▶ **Prompt**
Please return the lines of the data below, word for word, from the first line through the line containing "vor zehn Jahren waren es noch rund 12.000.".

[Extracted data entries]
::::::::

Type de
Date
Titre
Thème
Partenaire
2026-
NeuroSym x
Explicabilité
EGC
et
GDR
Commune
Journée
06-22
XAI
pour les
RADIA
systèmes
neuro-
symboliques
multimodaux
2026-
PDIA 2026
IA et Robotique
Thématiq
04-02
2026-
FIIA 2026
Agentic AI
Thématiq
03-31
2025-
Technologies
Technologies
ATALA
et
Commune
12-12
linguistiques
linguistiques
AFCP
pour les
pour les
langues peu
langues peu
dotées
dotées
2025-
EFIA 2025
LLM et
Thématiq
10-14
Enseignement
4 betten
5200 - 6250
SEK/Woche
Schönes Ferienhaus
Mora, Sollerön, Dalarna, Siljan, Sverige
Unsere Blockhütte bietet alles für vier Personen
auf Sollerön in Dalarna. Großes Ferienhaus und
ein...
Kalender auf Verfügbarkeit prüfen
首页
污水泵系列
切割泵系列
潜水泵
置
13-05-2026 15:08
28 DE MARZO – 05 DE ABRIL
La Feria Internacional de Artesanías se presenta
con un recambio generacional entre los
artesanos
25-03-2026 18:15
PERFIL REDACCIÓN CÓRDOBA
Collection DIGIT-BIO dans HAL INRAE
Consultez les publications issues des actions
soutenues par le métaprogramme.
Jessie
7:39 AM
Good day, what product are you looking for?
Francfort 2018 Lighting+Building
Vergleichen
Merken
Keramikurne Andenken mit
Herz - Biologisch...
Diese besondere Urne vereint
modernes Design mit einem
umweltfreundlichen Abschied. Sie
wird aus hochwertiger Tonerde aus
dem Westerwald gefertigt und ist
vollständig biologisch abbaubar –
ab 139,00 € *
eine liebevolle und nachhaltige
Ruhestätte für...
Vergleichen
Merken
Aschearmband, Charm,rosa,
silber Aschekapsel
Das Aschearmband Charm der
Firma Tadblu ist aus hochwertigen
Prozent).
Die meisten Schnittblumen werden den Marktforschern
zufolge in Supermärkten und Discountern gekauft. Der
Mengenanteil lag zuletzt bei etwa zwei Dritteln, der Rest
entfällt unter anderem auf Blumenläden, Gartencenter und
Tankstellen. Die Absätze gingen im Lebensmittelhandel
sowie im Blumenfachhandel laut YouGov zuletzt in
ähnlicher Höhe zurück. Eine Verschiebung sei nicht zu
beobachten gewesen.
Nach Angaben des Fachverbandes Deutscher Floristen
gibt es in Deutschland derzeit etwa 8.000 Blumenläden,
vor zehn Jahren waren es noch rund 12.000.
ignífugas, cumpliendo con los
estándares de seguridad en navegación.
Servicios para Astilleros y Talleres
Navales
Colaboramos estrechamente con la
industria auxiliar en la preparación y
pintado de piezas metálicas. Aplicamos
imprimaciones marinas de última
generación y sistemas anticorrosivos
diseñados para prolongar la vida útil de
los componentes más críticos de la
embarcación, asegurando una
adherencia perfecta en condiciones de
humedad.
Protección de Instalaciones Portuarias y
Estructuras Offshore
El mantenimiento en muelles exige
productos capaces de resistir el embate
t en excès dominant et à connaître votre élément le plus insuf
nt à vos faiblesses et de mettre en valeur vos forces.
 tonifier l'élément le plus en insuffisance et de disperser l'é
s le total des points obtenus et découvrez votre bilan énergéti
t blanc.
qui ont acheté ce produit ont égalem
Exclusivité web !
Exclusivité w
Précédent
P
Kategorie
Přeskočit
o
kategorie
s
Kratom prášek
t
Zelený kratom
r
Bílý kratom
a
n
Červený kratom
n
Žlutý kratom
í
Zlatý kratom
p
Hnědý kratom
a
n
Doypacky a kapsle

::::::::

▶ **Written reply**
Type de
Date
Titre
Thème
Partenaire
2026-
NeuroSym x
Explicabilité
EGC
et
GDR
Commune
Journée
06-22
XAI
pour les
RADIA
systèmes
neuro-
symboliques
multimodaux
2026-
PDIA 2026
IA et Robotique
Thématiq
04-02
2026-
FIIA 2026
Agentic AI
Thématiq
03-31
2025-
Technologies
Technologies
ATALA
et
Commune
12-12
linguistiques
linguistiques
AFCP
pour les
pour les
langues peu
langues peu
dotées
dotées
2025-
EFIA 2025
LLM et
Thématiq
10-14
Enseignement
4 betten
5200 - 6250
SEK/Woche
Schönes Ferienhaus
Mora, Sollerön, Dalarna, Siljan, Sverige
Unsere Blockhütte bietet alles für vier Personen
auf Sollerön in Dalarna. Großes Ferienhaus und
ein...
Kalender auf Verfügbarkeit prüfen
首页
污水泵系列
切割泵系列
潜水泵
置
13-05-2026 15:08
28 DE MARZO – 05 DE ABRIL
La Feria Internacional de Artesanías se presenta
con un recambio generacional entre los
artesanos
25-03-2026 18:15
PERFIL REDACCIÓN CÓRDOBA
Collection DIGIT-BIO dans HAL INRAE
Consultez les publications issues des actions
soutenues par le métaprogramme.
Jessie
7:39 AM
Good day, what product are you looking for?
Francfort 2018 Lighting+Building
Vergleichen
Merken
Keramikurne Andenken mit
Herz - Biologisch...
Diese besondere Urne vereint
modernes Design mit einem
umweltfreundlichen Abschied. Sie
wird aus hochwertiger Tonerde aus
dem Westerwald gefertigt und ist
vollständig biologisch abbaubar –
ab 139,00 € *
eine liebevolle und nachhaltige
Ruhestätte für...
Vergleichen
Merken
Aschearmband, Charm,rosa,
silber Aschekapsel
Das Aschearmband Charm der
Firma Tadblu ist aus hochwertigen
Prozent).
Die meisten Schnittblumen werden den Marktforschern
zufolge in Supermärkten und Discountern gekauft. Der
Mengenanteil lag zuletzt bei etwa zwei Dritteln, der Rest
entfällt unter anderem auf Blumenläden, Gartencenter und
Tankstellen. Die Absätze gingen im Lebensmittelhandel
sowie im Blumenfachhandel laut YouGov zuletzt in
ähnlicher Höhe zurück. Eine Verschiebung sei nicht zu
beobachten gewesen.
Nach Angaben des Fachverbandes Deutscher Floristen
gibt es in Deutschland derzeit etwa 8.000 Blumenläden,
vor zehn Jahren waren es noch rund 12.000.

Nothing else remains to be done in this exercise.